Enea-Übernahme
Vattenfall fährt RWE in Polen in die Parade

Mit dem Verkauf des Versorgers Enea will die polnische Regierung die angespannten Staatsfinanzen sanieren. Doch die Verkaufsverhandlungen mit Hauptinteressent RWE könnten sich nun deutlich verzögern. Konkurrent und Minderheitsaktionär Vattenfall will die Übernahme von der Finanzaufsicht prüfen lassen.

WARSCHAU. Der schwedische Energiekonzern Vattenfall schießt gegen den Verkauf des polnischen Versorgers Enea an RWE. Die Schweden vermuten, dass es im Laufe der Due Dilligence durch RWE zu einer Herausgabe vertraulicher Dokumente gekommen ist. "Wir prüfen den Gang zur Finanzaufsicht", sagte ein Sprecher von Vattenfall Polen. Der Vorstand von Enea hatte in vergangenen Tagen den Deutschen eine Liste von Dokumenten überlassen. Vattenfall ist Minderheitsaktionär von 18,66 Prozent der Anteile. RWE ist seit Mitte August alleiniger Verhandlungspartner des polnischen Staates für die Übernahme einer Mehrheit an Enea.

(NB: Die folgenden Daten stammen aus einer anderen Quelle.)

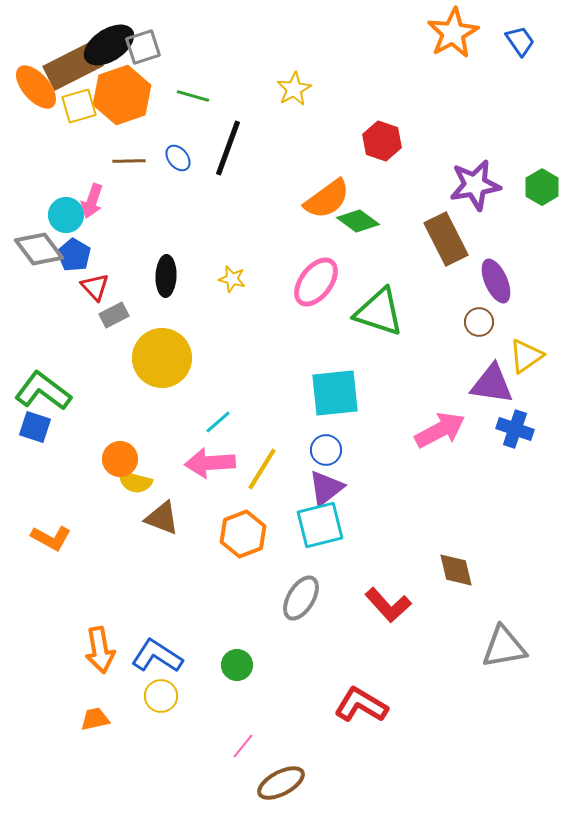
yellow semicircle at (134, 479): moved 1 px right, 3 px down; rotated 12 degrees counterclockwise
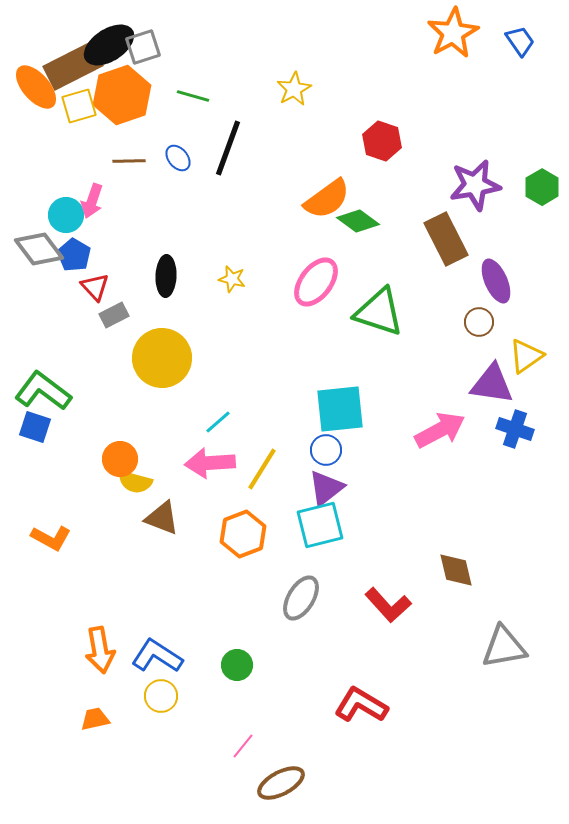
cyan square at (335, 393): moved 5 px right, 16 px down
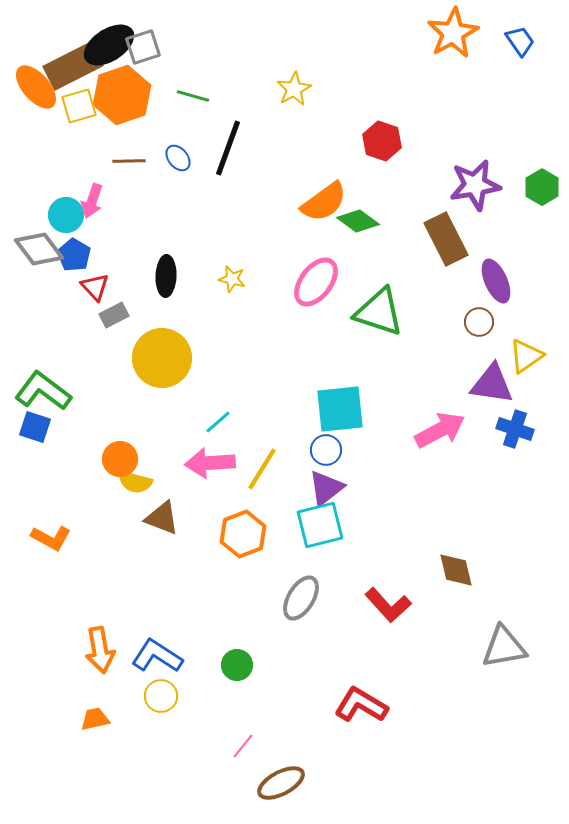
orange semicircle at (327, 199): moved 3 px left, 3 px down
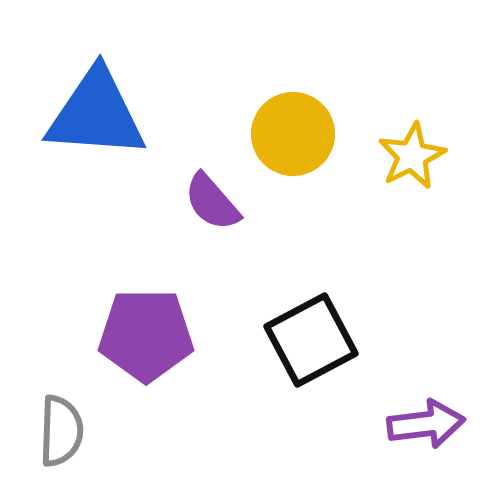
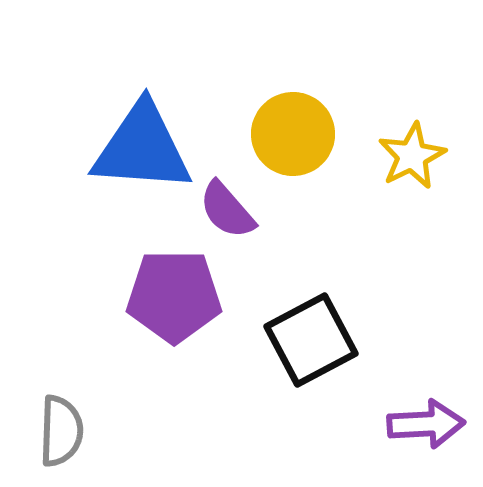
blue triangle: moved 46 px right, 34 px down
purple semicircle: moved 15 px right, 8 px down
purple pentagon: moved 28 px right, 39 px up
purple arrow: rotated 4 degrees clockwise
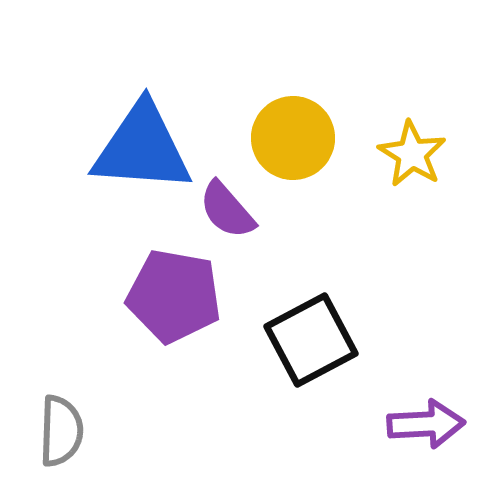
yellow circle: moved 4 px down
yellow star: moved 2 px up; rotated 14 degrees counterclockwise
purple pentagon: rotated 10 degrees clockwise
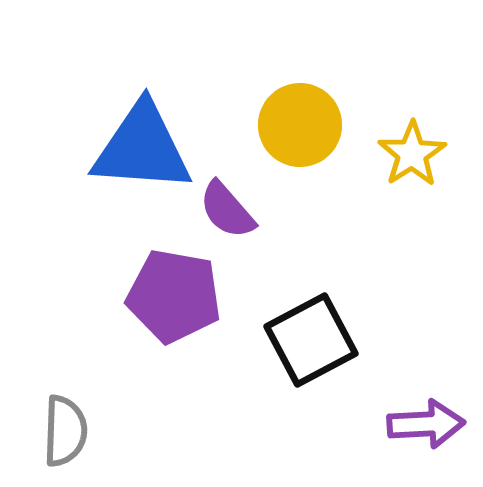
yellow circle: moved 7 px right, 13 px up
yellow star: rotated 8 degrees clockwise
gray semicircle: moved 4 px right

Vattenfall ist verärgert über den Mehrheitsaktionär: Mitte September schoss Polen auf der Hauptversammlung den Vattenfall-Vertreter im Aufsichtsrat ab und ersetzte ihn durch seinen eigenen Kandidaten. Auch dies will Vattenfall auf Rechtmäßigkeit überprüfen lassen.

Damit gestaltet sich der Verkaufsprozess immer schwieriger. Das ist nicht nur für RWE unangenehm, sondern auch für die polnische Regierung. Denn sie benötigt unbedingt die Einnahmen, um den angespannten Haushalt zu finanzieren. Und der Verkauf von Enea an RWE ist im laufenden Jahr der größte Verkauf. Gelingt diese Transaktion nicht, dann fehlt ein wichtiger Baustein im Privatisierungsplan. Experten taxieren den Wert des Aktienpaketes, der verkauft wird, auf 1,9 Mrd. Euro.

Prinzipiell ist Enea attraktiv. Der Energiemarkt in Polen ist einer der größten in der EU und verspricht stetiges Wachstum. Enea ist mit einem Marktteil von 15 Prozent, rund 10 000 Mitarbeitern und 2,5 Mio. Kunden einer der größten Energieversorger im Land. Auch die Bilanz sieht ordentlich aus. Enea hat nach den ersten sechs Monaten einen Erlös von 3,6 Mrd. Zloty (850 Mio. Euro) erreicht und verfügt über hohe Barmittel.

Doch ist Enea zugleich ein Gemischtwarenladen, der an kommunistische Zeiten erinnert. Das Unternehmen betreibt noch mehrere Reisebüros sowie ein Sanatorium in der Westpolen. Das ist noch nicht alles: Auch Laptops oder Faxgeräte gehören zum Programm. RWE müsste Enea erheblich umbauen.

Marktbeobachter waren davon ausgegangen, dass auch Vattenfall mitbietet. Die Schweden sind neben RWE, dem das Warschauer Stromvertriebsunternehmen Stoen gehört, die einzigen ausländischen Investoren in Polen. Die Gründe, warum Vattenfall nicht mitbietet, sind unklar. "Die Vorbereitungszeit für ein Angebot war absurd gering", zitiert die Fachzeitschrift "Nowy Przemysl" Vattenfall-Polenchef Torbjörn Wahlborg.

Ein möglicher Grund: Den Schweden fehlt derzeit schlichtweg das Geld, haben sie doch im Juli erst fast fünf Mrd. Euro für den niederländischen Energieversorgers Nuon ausgegeben. Polen hofft, dass die Schweden sich doch noch anders entscheiden und am Bieterwettbewerb teilnehmen. "Rechtlich gibt es dafür die Möglichkeit", erklärte ein Sprecher des polnischen Ministeriums für Staatsvermögen. Zwei Bewerber wären für das Land besser, weil es dann einen höheren Preis verlangen könnte. Vattenfall wollte auf Anfrage nichts zu diesem Thema sagen.